Так вот, эта сотрудница, которая со мной работала, пришла ко мне в больницу и говорит: «Ты понимаешь, что дело стоит, без тебя нулевая выручка, давай что-то делать! Я тут узнала, что в Москве открывается какой-то советско-американский центр и в нем лечат по какой-то американской системе «двенадцать шагов». Давай попробуй туда, ведь ты уж лечился-перелечился, «торпеду» делали, чего тебе только не вшивали, и все без толку».
– И «торпеду»?!
– И «торпеду» вшивали, конечно. И каждый раз я писал себе, как я их называл, смертные приговоры. Знаете, наверное, когда вводят препарат «торпеду», в случае принятия спиртосодержащих препаратов может наступить смерть, и я писал расписку, что знаю, согласен, и с этой распиской ходил. Но как алкоголик, – почему болезнь сильнее алкоголика, – могу сказать, исходя из собственного опыта: наступает такой момент, когда ты понимаешь, что умрешь – и все равно покупаешь бутылку водки.

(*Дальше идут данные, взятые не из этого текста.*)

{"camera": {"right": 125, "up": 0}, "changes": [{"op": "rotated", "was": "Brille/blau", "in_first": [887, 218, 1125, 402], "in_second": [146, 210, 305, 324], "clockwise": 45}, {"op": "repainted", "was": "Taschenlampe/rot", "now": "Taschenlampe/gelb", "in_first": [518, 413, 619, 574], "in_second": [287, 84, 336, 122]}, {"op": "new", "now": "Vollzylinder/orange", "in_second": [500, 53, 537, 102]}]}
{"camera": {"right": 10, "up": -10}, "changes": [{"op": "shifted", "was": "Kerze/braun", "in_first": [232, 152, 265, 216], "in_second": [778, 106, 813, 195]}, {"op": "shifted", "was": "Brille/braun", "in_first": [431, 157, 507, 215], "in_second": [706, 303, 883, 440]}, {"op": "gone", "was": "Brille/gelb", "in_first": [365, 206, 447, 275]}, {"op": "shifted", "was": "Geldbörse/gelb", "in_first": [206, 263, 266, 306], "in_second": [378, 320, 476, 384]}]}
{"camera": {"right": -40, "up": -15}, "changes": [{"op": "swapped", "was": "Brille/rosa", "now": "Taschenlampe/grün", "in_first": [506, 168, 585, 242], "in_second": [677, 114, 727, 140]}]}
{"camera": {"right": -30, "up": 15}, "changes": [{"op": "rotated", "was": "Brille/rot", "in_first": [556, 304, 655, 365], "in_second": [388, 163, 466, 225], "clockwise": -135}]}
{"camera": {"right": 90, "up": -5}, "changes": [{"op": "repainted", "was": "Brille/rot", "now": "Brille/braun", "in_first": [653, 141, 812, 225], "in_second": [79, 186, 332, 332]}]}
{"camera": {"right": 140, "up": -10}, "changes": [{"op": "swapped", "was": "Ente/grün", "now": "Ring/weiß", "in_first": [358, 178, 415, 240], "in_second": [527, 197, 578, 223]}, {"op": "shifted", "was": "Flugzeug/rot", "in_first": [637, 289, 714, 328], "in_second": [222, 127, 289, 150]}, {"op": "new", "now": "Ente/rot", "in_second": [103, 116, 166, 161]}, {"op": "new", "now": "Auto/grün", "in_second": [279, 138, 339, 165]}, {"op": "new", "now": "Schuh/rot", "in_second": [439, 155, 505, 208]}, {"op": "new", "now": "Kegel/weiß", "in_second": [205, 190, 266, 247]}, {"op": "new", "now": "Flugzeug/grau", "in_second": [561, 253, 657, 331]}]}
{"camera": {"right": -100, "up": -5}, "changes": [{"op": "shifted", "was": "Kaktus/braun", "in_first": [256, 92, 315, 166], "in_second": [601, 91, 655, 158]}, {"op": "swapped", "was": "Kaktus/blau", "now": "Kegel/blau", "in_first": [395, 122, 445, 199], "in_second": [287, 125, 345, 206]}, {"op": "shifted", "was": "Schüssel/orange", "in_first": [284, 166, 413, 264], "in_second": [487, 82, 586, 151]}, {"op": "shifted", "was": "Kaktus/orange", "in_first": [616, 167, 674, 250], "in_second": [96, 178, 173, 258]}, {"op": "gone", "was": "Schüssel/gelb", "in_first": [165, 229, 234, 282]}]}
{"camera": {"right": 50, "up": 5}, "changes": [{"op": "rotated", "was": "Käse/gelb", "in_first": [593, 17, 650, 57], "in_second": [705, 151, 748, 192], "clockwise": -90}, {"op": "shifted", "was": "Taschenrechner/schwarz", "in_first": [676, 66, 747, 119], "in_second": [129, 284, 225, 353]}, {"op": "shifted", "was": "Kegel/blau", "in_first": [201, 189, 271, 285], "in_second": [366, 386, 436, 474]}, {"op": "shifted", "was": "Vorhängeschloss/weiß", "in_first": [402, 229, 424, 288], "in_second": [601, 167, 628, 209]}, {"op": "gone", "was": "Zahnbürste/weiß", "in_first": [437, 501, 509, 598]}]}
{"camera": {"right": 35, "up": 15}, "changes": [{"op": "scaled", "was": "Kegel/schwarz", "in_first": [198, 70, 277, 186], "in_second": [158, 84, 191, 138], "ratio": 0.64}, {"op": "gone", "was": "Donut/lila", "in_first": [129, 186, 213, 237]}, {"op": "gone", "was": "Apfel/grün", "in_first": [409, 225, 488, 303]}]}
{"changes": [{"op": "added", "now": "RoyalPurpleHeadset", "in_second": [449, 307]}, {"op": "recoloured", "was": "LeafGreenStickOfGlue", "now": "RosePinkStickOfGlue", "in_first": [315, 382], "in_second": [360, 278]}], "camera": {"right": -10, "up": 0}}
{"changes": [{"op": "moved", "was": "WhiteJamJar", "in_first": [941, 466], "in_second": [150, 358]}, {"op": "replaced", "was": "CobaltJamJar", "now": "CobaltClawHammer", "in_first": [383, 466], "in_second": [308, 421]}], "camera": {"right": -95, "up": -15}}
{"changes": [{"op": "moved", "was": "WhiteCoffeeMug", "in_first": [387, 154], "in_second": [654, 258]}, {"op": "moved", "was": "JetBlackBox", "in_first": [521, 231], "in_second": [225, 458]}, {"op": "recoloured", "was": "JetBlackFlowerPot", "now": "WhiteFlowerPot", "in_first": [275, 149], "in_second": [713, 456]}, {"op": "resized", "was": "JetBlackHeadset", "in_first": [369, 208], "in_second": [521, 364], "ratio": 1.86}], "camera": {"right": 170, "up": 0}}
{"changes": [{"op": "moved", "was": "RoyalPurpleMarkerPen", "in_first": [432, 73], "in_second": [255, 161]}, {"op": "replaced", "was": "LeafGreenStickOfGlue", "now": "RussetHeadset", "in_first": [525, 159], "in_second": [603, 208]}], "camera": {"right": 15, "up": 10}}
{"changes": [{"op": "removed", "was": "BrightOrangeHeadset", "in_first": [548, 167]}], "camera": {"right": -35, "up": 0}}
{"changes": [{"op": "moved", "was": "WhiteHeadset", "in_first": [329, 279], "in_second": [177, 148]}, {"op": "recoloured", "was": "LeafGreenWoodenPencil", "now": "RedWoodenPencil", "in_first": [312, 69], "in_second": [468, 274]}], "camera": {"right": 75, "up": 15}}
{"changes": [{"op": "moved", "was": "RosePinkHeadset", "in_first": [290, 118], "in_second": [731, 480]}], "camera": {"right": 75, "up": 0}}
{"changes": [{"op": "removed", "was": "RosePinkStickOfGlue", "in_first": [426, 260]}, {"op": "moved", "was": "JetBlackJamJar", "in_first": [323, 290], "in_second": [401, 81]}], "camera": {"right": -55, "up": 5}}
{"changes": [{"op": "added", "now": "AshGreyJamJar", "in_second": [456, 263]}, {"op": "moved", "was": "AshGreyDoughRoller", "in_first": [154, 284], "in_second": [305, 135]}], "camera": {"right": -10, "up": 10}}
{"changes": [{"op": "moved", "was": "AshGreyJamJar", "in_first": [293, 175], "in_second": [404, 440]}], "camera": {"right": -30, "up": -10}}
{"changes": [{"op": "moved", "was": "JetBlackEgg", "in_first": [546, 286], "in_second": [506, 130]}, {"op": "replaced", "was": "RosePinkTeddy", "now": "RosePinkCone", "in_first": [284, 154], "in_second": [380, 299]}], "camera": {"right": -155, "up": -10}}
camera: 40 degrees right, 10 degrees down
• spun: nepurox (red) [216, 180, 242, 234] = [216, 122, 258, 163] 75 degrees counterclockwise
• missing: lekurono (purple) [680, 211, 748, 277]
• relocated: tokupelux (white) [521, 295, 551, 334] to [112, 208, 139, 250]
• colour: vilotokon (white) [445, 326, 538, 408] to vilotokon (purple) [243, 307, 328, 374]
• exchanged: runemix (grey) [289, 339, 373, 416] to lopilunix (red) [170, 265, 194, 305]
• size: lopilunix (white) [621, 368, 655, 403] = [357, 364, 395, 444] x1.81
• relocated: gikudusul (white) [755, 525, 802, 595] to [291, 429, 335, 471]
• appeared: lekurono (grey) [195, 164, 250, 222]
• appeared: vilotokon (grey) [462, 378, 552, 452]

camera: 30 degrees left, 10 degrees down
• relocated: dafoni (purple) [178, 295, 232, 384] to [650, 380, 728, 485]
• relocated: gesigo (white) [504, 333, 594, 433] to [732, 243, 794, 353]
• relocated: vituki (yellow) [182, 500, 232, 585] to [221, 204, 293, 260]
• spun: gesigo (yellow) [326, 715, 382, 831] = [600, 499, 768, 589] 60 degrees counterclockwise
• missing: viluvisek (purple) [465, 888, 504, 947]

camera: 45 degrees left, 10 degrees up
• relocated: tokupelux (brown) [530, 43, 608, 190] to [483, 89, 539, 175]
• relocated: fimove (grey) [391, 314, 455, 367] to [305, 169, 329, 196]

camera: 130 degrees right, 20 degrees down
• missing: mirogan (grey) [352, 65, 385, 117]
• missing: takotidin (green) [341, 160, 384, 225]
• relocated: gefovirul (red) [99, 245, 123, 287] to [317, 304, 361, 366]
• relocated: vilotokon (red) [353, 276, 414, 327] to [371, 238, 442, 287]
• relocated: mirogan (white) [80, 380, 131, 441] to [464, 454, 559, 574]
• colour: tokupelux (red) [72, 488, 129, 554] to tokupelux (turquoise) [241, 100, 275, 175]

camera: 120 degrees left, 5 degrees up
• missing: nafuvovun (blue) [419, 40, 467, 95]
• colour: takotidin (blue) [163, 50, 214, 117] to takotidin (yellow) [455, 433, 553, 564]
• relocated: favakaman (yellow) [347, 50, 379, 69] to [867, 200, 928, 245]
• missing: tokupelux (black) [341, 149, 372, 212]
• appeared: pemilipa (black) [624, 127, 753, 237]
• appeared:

Помню, я подошел к воротам двадцать четвертой больницы, к приемному отделению, там, за Пушкинской площадью, на Петровском бульваре, и думаю: вот выпью, а там будь что будет. Будет плохо – позвоню в приемное отделение, чтобы они меня тут же реанимировали. Выпил – ничего, даже очень хорошо. И тогда я понял, что это туфта, все эти «торпеды». После этого мне их кололи, я спокойно расписывался, потому что понимал: утром мне вколют «торпеду», выпишут из больницы, а вечером я опять напьюсь.
Были такие случаи, что мы с отцом ездили кодироваться. Врач меня закодировал, что-то там такое поделал, и мы с отцом, как сейчас помню, едем на метро, проезжаем мимо площади Свердлова. Я говорю: «Пап, ты знаешь, мне нужно заехать на работу, у меня там документы лежат в Оружейной палате». Он говорит: «Ну давай, только сразу потом домой приезжай». Я еду на работу, занимаю пятнадцать рублей на бутылку коньяка и приезжаю к вечеру того же дня, когда меня закодировали, в совершенно невменяемом состоянии. Это о том, как работают традиционные методы лечения.